Tüm dünya Ukrayna Rusya savaşında müzakerelere yönelik umudunu Türkiye’nin diplomasi alanındaki üstün başarısı ile birlikte taşırken, Buca ‘dan gelen sivillere yönelik kan donduran görüntüler umutları gölgeledi.

Rus güçlerinin çekildiği Buça'dan yakın zamanda gelen görüntüler, Moskova yönetimi ve Rusya ordusu hakkındaki savaş suçu işlenildiğine dair daha önce yapılan suçlamaları güçlendirdi. Rusya'nın şubat ayında başlattığı Ukrayna işgalinin ardından bazı dünya liderleri, Rusya Devlet Başkanı Vladimir Putin'i 'savaş suçu' işlemekle suçlamıştı.

Başta Ukrayna lideri Volodimir Zelenski ve ABD yönetiminin dile getirdiği bu iddialar, Putin ve kurmaylarının yargılanıp yargılanmayacağına dair tartışmaları da beraberinde getiriyor.
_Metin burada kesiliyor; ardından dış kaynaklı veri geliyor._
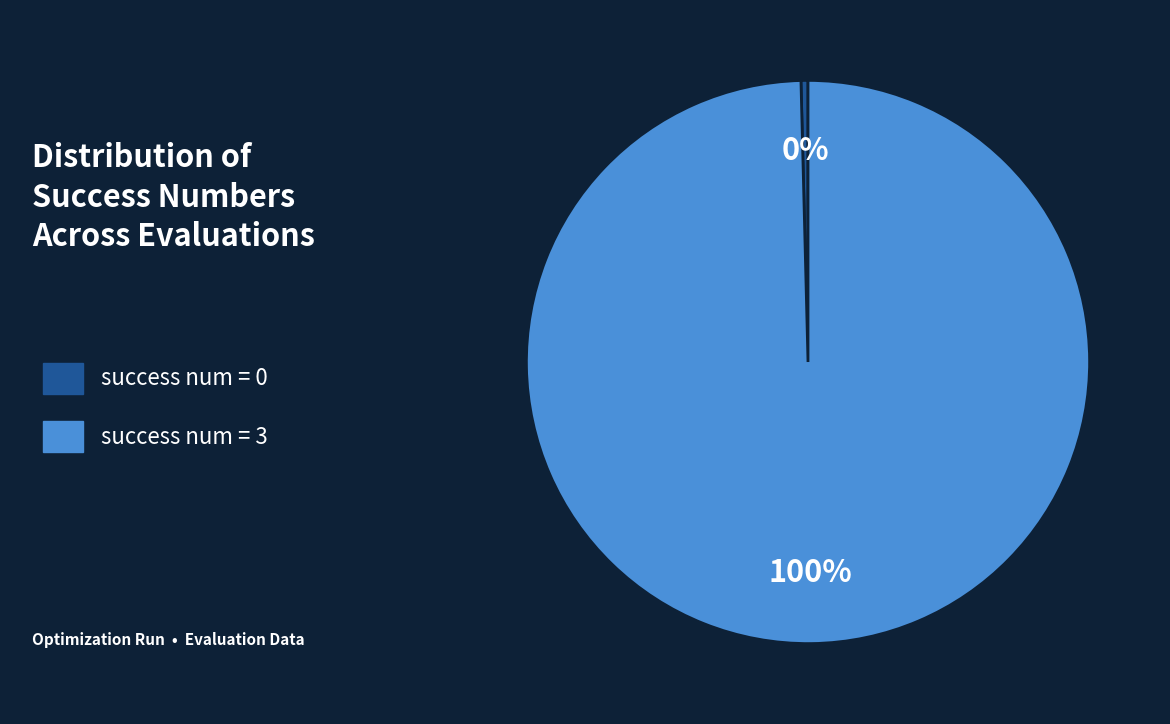

To the nearest percent, what is the average slice percentage?

50%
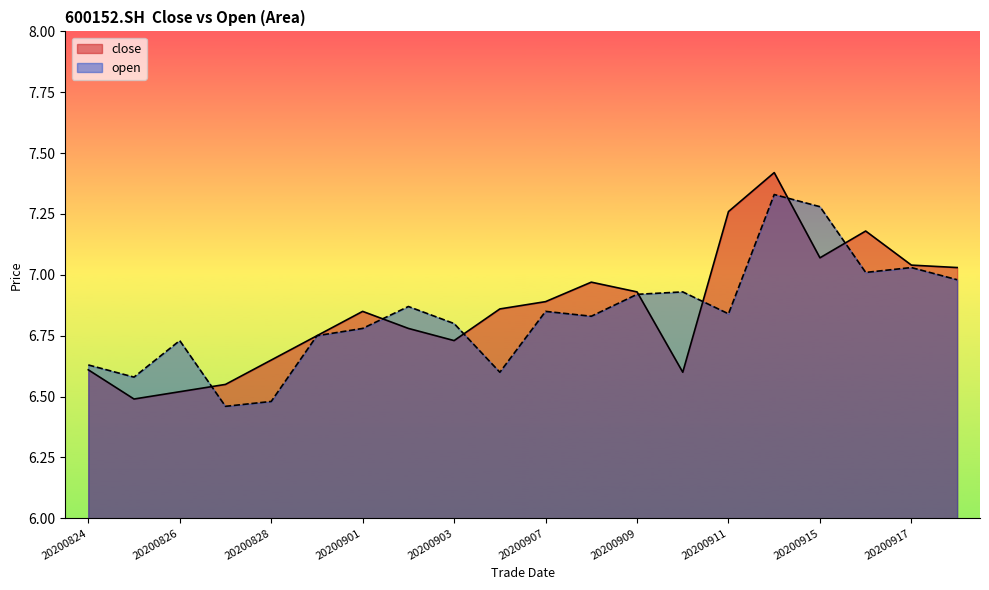

What is the difference between the second highest and second lowest values in the open series?

0.8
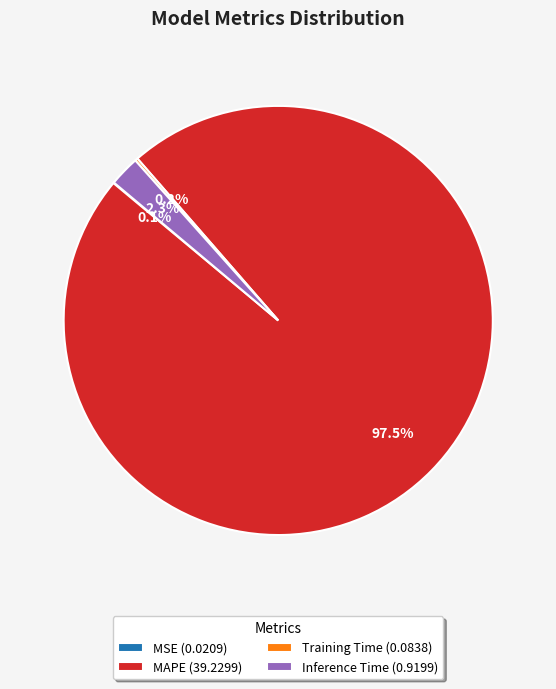

Which category has the biggest portion of the pie?

MAPE (39.2299)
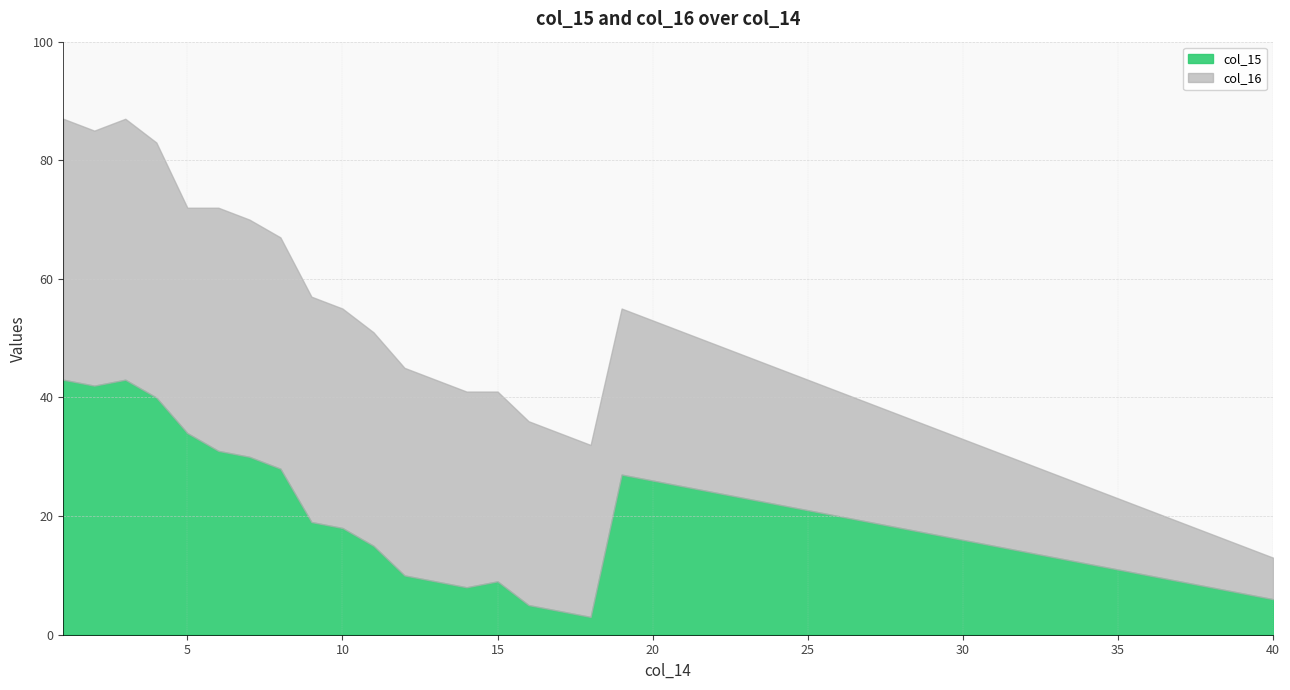

What is the value of the col_16 point at the 1st from the left?

44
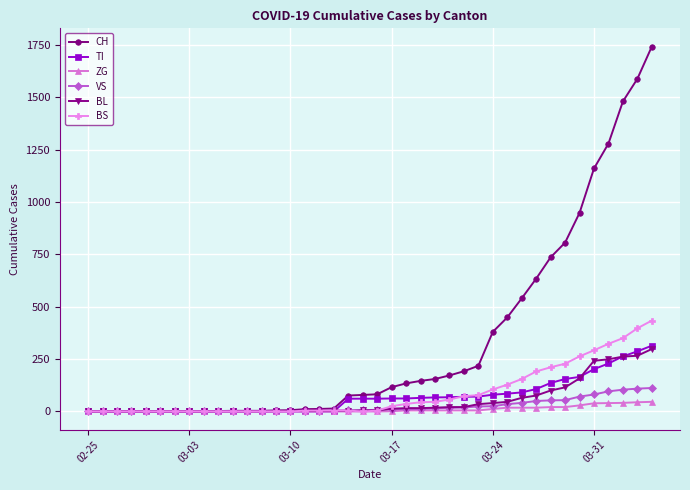

How many distinct data groups are displayed?

6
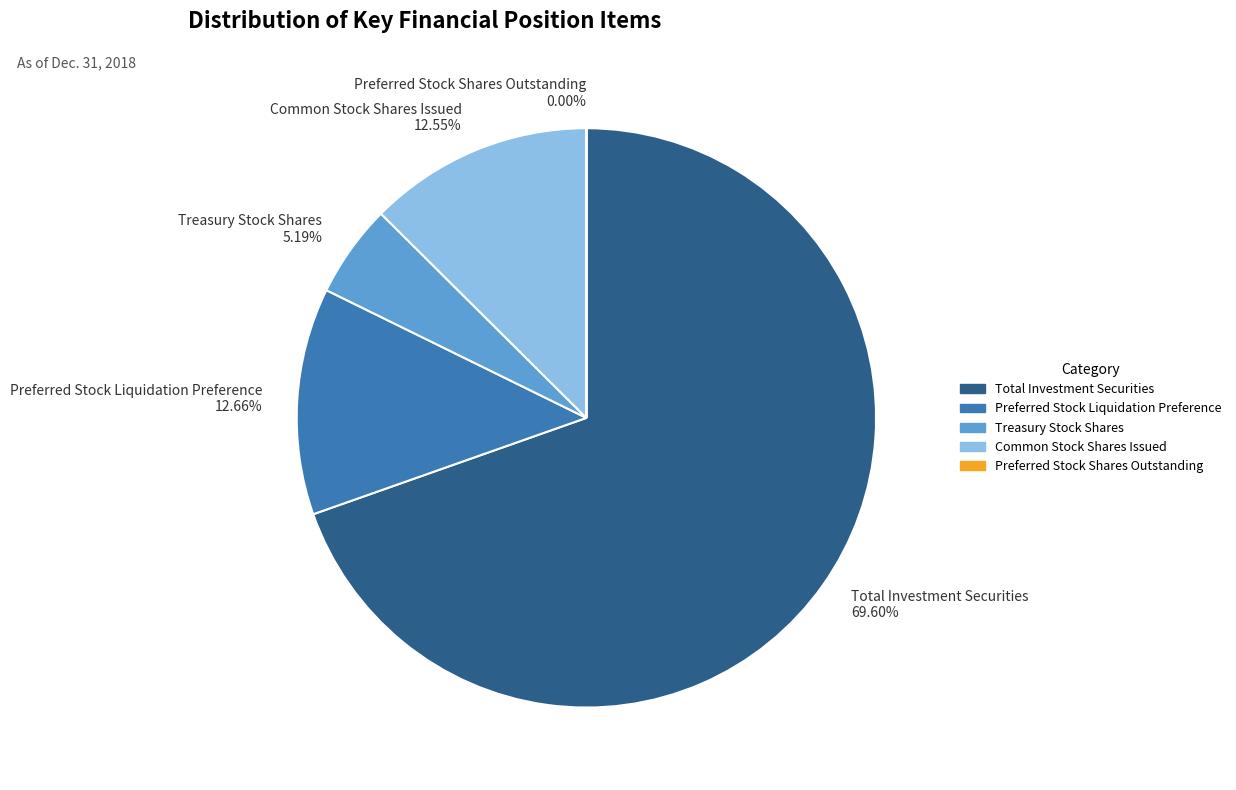

To the nearest percent, what portion does Common Stock Shares Issued represent?

13%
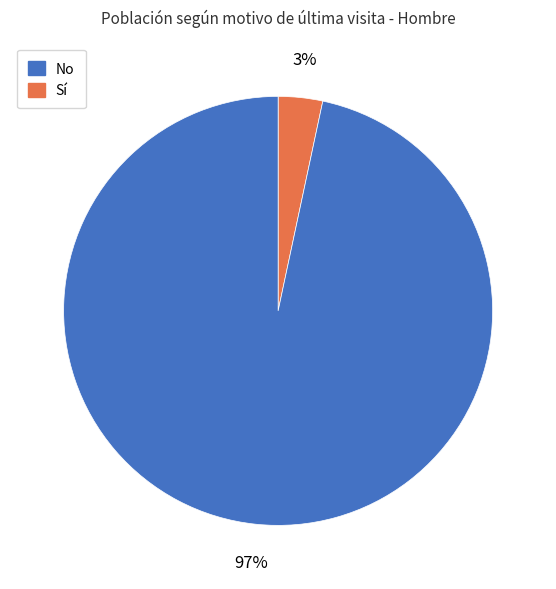

Is there a majority slice in this chart?

Yes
Batılı liderler Rusya'yı Ukrayna'da savaş suçu işlemekle itham ederken, Rusya, suçlamaları reddediyor ve bunun bir 'provokasyon' olduğunu belirtiyor.

ABD Başkanı Joe Biden da Buça'daki görüntülere ilişkin "Bu bir savaş suçu. Rusya'ya daha fazla yaptırım uygulayacağız" açıklamasında bulundu. Biden ayrıca Ukrayna'da görülen vahşetin ardından Putin'e karşı savaş suçları ile ilgili dava açılması çağrısı yaptı.

ABD Temsilciler Meclisi de Rusya'nın savaş suçlarının belgelenmesine dair yasa tasarısını onayladı.

Peki savaş suçu nedir? Uluslararası Kızılhaç Komitesi başta olmak üzere uluslararası kuruluşların sık sık hatırlattığı Cenevre Sözleşmesinde savaş ile ilgili kurallarda ne yazıyor?  

12 Ağustos 1949'da Cenevre'de imzalanan sözleşme, savaşın kurallarının belirlenmesi ve savaş mağdurlarının korunması bilinciyle toplanan uluslararası konferans sonucunda imzalanan 4 sözleşme bugün insancıl hukukun en temel belgelerini oluşturuyor. Ayrıca geçtiğimiz yüzyılın en önemli başarılarından biri olarak kabul ediliyor. 

Silahlı çatışma mağdurlarının korunmasına yönelik kurallar getiren Cenevre Sözleşmeleri'nde yer alan ağır ihlaller kasten öldürme, işkence ya da insanlık dışı muamele, kasten ciddi yaralanmalara yol açma, askeri gerekliliğin haklı kılmadığı, hukuka aykırı ve keyfi olarak gerçekleştirilen yıkım ve mülkiyete el konulması, bir savaş esirini ya da korunan birini yabancı kuvvet emrinde hizmete zorlama, bir savaş esirini ya da korunan bir kişiyi adil ve olağan yargılanma hakkından kasten mahrum etme, korunan bir kişiyi hukuka aykırı olarak sürgün, nakil ya da tecrit etme, rehin alma gibi gruplara ayrılıyor. 

Savaşın vahşetini engellemeye çalışan bu sözleşmeye rağmen dünyanın bugün geldiği konumda devletler bu kurallara gerçekten uymuyor ve önemsemiyor. 

Moskova ise Buça'da sivillerin topluca katledildiği iddialarını çok sert bir şekilde reddediyor. Bu iddiaların Ukrayna tarafının bir provokasyonu olabileceğinin altını çiziyor.

Kremlin Sözcüsü Peskov ise "Uzmanlarımız görüntüleri inceledi, bunların mizansen olduğunu gösteren kanıtlar var" dedi.

Savaş ve işgal zamanında taraf olan devlet insanlığın yaşadığı dramı mizansen olarak sunulabilecek kadar alçalabilir mi bilemiyorum ama Buca’dan gelen görüntülerin müzakereleri gölgelediği ortada. Gizli bir elin savaşı kışkırtmak ve uzatmak için çalışmalar yürüttüğünü de biliyor dış politika okuyucuları. Ancak bu zamana kadar insanlık olgusunun ikinci planlarda kaldığı savaş suçları ve katliamlar yine göz ardı edilecek gibi duruyor. Keşke edilmese ve insanlık sadece Batı insanına verilmiş lütufmuş gibi göze alınmasa ve bu zamana kadar liderlerin kör hırsları uğruna insanlığa yapılan zulümlere karşı uluslararası hukuk mercileri gereğini yapsa...Böylelikle sadece Ukrayna sivillerinin değil ; Suriye, Libya ,Yemen, Filistin ve akla ve dile gelmeyen nice savaş mağduru ve dünyanın görmeyi reddettiği insanların hakları da yerde kalmazdı.